** Opening Supplied data block **

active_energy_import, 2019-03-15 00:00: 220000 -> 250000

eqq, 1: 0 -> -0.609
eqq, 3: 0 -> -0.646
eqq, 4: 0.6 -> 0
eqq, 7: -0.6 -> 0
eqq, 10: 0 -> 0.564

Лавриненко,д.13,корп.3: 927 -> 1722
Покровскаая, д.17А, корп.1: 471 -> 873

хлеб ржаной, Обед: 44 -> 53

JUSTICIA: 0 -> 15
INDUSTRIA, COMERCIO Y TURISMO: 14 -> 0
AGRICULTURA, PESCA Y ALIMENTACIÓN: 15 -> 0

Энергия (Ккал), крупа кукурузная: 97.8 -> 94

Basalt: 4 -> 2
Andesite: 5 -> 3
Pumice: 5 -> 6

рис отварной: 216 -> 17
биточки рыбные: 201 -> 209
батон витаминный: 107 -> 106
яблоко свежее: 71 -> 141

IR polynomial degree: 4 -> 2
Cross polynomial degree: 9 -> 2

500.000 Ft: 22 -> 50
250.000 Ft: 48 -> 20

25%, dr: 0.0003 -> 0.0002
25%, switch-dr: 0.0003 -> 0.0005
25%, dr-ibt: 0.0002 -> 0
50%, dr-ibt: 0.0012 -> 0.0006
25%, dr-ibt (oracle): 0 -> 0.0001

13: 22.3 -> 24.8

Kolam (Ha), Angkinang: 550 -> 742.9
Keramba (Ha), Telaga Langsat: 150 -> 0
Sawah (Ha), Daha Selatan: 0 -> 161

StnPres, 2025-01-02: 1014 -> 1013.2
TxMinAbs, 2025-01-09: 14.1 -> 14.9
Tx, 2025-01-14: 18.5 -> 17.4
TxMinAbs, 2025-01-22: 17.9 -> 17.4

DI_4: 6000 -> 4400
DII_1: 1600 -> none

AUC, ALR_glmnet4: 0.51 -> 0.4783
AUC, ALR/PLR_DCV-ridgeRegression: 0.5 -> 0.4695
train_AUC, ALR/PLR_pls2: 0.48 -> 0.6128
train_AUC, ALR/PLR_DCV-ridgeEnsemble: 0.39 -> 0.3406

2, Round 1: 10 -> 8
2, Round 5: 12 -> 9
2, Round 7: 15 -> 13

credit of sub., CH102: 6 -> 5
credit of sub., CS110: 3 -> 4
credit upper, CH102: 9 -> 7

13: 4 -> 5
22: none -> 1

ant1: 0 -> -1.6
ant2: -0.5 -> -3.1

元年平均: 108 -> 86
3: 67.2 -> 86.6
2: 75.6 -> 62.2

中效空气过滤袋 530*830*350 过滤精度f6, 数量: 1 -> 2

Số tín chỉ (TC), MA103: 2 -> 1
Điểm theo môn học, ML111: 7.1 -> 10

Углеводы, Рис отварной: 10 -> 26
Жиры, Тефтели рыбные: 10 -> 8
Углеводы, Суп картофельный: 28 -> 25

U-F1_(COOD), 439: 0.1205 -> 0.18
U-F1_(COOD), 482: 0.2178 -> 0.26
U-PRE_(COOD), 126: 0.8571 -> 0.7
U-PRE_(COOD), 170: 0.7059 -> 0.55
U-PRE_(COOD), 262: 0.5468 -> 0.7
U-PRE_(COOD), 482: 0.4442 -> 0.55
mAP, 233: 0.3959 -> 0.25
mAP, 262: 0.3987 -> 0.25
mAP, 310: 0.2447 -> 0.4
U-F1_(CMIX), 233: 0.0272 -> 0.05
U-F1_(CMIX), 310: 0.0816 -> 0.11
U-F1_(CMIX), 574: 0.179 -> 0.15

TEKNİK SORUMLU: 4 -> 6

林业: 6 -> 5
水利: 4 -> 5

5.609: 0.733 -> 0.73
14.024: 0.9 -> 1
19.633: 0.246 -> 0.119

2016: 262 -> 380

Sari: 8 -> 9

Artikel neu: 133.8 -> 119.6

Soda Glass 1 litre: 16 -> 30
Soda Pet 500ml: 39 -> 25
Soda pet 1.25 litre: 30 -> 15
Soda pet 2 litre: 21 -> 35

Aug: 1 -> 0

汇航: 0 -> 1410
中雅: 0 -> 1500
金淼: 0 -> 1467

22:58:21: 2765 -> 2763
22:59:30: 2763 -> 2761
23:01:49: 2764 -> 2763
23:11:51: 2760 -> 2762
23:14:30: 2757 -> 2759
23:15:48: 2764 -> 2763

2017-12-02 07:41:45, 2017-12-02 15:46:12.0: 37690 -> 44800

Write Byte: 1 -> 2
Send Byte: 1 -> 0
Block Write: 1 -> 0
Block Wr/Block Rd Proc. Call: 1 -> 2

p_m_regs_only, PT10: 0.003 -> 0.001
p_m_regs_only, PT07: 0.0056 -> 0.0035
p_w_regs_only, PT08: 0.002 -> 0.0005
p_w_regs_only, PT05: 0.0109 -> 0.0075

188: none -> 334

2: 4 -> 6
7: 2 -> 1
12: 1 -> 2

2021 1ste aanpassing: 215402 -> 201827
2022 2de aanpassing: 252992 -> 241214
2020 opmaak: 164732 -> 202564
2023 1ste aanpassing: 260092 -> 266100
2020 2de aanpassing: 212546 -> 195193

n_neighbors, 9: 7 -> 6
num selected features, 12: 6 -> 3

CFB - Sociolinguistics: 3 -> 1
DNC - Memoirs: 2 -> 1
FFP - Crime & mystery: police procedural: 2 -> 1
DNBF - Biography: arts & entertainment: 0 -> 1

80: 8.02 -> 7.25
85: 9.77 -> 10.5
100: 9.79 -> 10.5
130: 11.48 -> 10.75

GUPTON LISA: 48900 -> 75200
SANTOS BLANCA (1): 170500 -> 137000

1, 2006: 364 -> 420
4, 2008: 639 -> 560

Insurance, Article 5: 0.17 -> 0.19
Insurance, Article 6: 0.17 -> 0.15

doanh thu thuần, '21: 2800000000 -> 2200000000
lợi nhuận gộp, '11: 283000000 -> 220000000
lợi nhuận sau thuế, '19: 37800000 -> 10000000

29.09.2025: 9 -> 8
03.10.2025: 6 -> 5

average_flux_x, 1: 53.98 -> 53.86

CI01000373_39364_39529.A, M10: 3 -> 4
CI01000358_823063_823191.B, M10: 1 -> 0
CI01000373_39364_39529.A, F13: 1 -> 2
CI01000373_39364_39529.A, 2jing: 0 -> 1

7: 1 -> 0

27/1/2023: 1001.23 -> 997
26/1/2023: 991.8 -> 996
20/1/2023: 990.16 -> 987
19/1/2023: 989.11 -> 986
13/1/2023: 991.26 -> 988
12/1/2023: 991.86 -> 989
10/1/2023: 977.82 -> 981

** Closing Supplied data block **

**Task directions:** Set down the lines above as they stand, starting with the first line and ending with the line that contains "25%, switch-dr: 0.0003 -> 0.0005".

**Solution to the problem:**
active_energy_import, 2019-03-15 00:00: 220000 -> 250000

eqq, 1: 0 -> -0.609
eqq, 3: 0 -> -0.646
eqq, 4: 0.6 -> 0
eqq, 7: -0.6 -> 0
eqq, 10: 0 -> 0.564

Лавриненко,д.13,корп.3: 927 -> 1722
Покровскаая, д.17А, корп.1: 471 -> 873

хлеб ржаной, Обед: 44 -> 53

JUSTICIA: 0 -> 15
INDUSTRIA, COMERCIO Y TURISMO: 14 -> 0
AGRICULTURA, PESCA Y ALIMENTACIÓN: 15 -> 0

Энергия (Ккал), крупа кукурузная: 97.8 -> 94

Basalt: 4 -> 2
Andesite: 5 -> 3
Pumice: 5 -> 6

рис отварной: 216 -> 17
биточки рыбные: 201 -> 209
батон витаминный: 107 -> 106
яблоко свежее: 71 -> 141

IR polynomial degree: 4 -> 2
Cross polynomial degree: 9 -> 2

500.000 Ft: 22 -> 50
250.000 Ft: 48 -> 20

25%, dr: 0.0003 -> 0.0002
25%, switch-dr: 0.0003 -> 0.0005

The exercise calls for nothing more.